A low score on the Glasgow Coma Scale (GCS) , is a common presentation in acute hospital settings. Anesthesiologists and intensivists are frequently asked to ensure airway protection in such patients. Endotracheal intubation is necessary if the GCS is very low. However, it is important to confirm that consciousness is really impaired and the airway is unprotected because endotracheal intubation is demanding and not without risks. In a recent experience with two cases of low GCS, the plan for endotracheal intubation was unnecessary, as the patients were actually capable of protecting their airway
- A young woman with an apparent history of seizure disorder was taking antiepileptic medication. She presented to the emergency department with a persistently low GCS of 3/15 after an episode of seizures. Her trachea was intubated and computed axial tomography (CT) of her brain was performed. The CT was normal. After some time, she coughed out the endotracheal tube and returned to a low GCS of 3/15. Further review of the case revealed a dissociative disorder and was suffering from pseudo--seizures.
- A middle--aged woman with an apparent history of multiple sclerosis (MS), chronic obstructive pulmonary disease, chronic headache, stridor, eyesight problems, and cigarette smoking was already admitted to the hospital when her GCS suddenly dropped to 5/15. She had also a history of intensive care unit (ICU) admission for acute respiratory failure and was managed with artificial ventilation and tracheostomy. An endotracheal intubation was immediately planned to facilitate CT of her brain. An anesthesiologist incidentally noted that the patient clenched a suction--catheter with her teeth and did not allow suctioning her throat. With this observation, the plan for endotracheal intubation and CT was abandoned. Further review of the case revealed that MS was erroneously associated with her history for the past 30 years and that she frequently presents with a low GCS. Further assessment revealed that she was suffering from dissociative disorder.
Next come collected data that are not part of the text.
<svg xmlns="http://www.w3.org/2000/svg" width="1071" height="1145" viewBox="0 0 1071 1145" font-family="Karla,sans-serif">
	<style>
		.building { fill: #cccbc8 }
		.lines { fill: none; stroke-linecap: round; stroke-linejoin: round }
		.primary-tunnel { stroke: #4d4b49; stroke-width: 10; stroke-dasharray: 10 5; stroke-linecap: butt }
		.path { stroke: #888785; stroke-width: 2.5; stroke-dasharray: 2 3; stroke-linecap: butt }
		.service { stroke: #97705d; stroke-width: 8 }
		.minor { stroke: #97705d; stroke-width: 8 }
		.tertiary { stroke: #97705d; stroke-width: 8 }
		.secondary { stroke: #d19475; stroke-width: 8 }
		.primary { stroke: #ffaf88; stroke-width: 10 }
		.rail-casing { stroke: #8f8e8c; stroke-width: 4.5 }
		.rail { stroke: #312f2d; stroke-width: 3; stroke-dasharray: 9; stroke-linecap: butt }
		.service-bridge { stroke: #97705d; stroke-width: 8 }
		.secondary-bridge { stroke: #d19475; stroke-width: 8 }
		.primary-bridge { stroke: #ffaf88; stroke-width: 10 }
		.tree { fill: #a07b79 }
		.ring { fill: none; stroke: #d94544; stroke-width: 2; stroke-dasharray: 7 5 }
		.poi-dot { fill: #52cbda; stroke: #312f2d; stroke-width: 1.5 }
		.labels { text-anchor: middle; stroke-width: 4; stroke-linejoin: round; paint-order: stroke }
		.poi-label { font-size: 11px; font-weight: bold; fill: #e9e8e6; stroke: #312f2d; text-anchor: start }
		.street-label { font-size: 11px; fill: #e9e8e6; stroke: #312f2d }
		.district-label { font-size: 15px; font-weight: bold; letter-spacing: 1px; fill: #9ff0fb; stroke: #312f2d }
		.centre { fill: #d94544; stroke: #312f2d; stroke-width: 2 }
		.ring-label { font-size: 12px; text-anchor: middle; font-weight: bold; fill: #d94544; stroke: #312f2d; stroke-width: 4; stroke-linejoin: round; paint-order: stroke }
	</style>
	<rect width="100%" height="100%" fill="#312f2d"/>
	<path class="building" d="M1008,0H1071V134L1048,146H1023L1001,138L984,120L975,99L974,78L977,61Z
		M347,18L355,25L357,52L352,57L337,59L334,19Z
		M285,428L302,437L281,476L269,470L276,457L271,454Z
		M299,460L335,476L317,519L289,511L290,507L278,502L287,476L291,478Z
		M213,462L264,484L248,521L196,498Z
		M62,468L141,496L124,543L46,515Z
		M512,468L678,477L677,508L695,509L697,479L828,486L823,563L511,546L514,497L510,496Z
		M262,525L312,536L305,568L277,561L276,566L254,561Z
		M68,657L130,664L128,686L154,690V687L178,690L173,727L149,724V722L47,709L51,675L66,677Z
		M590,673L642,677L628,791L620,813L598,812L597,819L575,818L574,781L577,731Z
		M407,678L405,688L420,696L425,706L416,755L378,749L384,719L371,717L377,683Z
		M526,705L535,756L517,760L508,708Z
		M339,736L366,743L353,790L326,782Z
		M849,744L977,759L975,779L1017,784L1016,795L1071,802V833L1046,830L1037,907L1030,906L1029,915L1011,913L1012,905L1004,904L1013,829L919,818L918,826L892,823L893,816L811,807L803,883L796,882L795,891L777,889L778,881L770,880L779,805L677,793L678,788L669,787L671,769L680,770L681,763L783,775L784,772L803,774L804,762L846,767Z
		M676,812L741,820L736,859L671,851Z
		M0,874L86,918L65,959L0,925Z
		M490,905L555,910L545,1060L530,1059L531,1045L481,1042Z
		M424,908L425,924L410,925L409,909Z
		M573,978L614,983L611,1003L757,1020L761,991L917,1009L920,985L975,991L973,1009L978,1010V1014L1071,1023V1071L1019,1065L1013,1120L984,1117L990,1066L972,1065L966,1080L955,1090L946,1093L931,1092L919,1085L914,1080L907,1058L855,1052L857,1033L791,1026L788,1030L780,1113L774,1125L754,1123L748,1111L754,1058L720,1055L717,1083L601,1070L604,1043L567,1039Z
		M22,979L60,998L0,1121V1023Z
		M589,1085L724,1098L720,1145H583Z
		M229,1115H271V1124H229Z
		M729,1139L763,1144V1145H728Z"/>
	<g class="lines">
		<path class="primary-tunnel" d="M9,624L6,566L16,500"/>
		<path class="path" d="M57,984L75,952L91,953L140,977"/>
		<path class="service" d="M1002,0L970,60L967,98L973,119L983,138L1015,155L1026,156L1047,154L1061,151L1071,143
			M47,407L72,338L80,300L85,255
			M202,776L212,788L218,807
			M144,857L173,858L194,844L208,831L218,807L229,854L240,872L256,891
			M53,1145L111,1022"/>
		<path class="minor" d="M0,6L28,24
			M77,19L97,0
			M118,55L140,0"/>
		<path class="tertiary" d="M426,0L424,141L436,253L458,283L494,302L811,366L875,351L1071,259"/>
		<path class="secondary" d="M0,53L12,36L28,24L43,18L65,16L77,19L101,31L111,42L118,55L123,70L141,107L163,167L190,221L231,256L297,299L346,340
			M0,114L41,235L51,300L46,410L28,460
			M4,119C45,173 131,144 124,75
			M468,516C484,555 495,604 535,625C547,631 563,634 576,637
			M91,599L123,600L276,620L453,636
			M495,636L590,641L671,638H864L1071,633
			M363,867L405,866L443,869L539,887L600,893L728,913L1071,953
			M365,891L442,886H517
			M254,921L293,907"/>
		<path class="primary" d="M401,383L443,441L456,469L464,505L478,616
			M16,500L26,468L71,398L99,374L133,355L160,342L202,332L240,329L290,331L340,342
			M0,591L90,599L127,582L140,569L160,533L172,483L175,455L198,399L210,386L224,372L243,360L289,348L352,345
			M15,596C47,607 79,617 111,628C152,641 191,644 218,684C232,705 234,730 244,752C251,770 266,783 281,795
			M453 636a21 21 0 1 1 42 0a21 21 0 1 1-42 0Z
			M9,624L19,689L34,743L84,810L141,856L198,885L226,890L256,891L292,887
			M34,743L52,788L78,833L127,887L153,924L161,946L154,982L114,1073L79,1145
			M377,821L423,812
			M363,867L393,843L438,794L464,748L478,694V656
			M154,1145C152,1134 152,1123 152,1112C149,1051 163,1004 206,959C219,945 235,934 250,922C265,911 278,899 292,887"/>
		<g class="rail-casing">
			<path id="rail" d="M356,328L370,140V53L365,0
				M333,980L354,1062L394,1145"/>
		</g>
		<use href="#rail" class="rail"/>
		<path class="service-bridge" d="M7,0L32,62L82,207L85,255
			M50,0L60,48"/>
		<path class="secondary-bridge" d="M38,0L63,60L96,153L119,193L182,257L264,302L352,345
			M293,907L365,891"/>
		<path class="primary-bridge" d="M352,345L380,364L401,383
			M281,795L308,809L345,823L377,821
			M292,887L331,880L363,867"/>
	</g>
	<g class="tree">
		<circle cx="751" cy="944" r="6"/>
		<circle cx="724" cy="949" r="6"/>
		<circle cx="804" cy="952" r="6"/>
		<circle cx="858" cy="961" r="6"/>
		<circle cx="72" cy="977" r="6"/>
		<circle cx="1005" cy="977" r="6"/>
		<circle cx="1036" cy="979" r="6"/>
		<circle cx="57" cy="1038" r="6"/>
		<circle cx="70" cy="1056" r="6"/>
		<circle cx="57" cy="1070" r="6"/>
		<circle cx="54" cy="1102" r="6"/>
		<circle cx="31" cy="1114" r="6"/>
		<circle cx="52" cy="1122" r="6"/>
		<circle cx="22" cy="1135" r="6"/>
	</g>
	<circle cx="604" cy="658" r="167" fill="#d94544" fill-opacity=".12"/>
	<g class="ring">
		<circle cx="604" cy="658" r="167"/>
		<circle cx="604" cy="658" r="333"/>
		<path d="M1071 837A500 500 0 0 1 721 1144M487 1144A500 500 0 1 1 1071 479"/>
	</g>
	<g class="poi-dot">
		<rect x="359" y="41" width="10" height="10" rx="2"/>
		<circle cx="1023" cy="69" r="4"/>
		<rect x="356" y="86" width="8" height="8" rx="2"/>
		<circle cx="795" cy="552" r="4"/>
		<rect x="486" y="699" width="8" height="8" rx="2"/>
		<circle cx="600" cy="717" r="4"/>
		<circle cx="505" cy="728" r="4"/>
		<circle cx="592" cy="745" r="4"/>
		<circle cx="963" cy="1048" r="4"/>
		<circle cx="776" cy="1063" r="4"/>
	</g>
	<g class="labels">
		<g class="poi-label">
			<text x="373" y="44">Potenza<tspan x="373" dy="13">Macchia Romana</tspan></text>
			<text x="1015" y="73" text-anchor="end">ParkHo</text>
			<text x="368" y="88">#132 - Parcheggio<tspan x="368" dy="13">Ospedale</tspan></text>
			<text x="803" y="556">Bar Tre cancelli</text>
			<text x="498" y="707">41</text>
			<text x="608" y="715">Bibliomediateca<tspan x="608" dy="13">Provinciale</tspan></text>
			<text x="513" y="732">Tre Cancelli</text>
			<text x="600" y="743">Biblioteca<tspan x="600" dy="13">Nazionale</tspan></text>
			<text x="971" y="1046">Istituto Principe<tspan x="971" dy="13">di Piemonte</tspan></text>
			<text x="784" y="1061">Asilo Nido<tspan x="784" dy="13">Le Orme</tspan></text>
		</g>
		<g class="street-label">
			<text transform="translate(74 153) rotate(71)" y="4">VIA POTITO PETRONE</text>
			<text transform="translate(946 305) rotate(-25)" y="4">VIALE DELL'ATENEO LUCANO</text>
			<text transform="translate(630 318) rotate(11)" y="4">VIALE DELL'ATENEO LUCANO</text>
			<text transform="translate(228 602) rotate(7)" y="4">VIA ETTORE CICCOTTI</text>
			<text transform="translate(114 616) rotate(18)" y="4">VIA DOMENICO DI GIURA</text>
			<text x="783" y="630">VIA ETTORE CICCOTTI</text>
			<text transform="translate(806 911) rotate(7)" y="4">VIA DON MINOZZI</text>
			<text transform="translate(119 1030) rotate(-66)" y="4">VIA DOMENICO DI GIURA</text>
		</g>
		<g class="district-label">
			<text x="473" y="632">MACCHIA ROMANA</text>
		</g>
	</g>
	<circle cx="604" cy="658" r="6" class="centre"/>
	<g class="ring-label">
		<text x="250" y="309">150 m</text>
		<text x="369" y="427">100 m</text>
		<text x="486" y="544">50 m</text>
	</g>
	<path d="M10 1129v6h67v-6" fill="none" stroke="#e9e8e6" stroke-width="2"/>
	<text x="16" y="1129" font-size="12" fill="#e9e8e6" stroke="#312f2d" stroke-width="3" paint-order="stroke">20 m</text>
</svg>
Head injury, spontaneous subarachnoid and intracerebral haemorrhage, ischaemic stroke, intracranial infection and brain abscess, general trauma, non-- traumatic coma, epilepsy and poisoning are the common organic causes of low GCS. Reliability of GCS varies from 0.85 to 0.32 . Patients with certain psychiatric disorders can also present with apparently low GCS. In catatonic states, especially due to schizophrenia and mania, patients are conscious but can be mute and unable to move or can have unusual postures. In dissociative stupor, there is profound diminution or absence of voluntary movements and responsiveness to external stimuli, including painful ones. Although some degree of disturbance of consciousness may be present, the muscle tone, posture, breathing, and sometimes eye--opening and coordinated eye movements make it clear that the individual is neither asleep nor unconscious. The examination and investigation reveal no evidence of a physical cause, and there is positive evidence of psychogenic causation in the form of recent stressful events or problems . It is important for anesthesiologists and intensivists to be aware of such conditions and be able to recognize them to avoid unnecessary endotracheal intubations and ICU admissions.
- Teasdale G, Jennett B (1974) Assessment of coma and impaired consciousness. A practical scale. Lancet 2: 81-84. [CrossRef]
- Heard K, Bebarta VS (2004) Reliability of Glasgow Coma Scale for emergency department evaluation of poisoned patients. Hum Exp Toxicol 23:197-200.
- World Health Organization (1992) Classification of mental and behavioural disorders. The ICD-10. Geneva: WHO.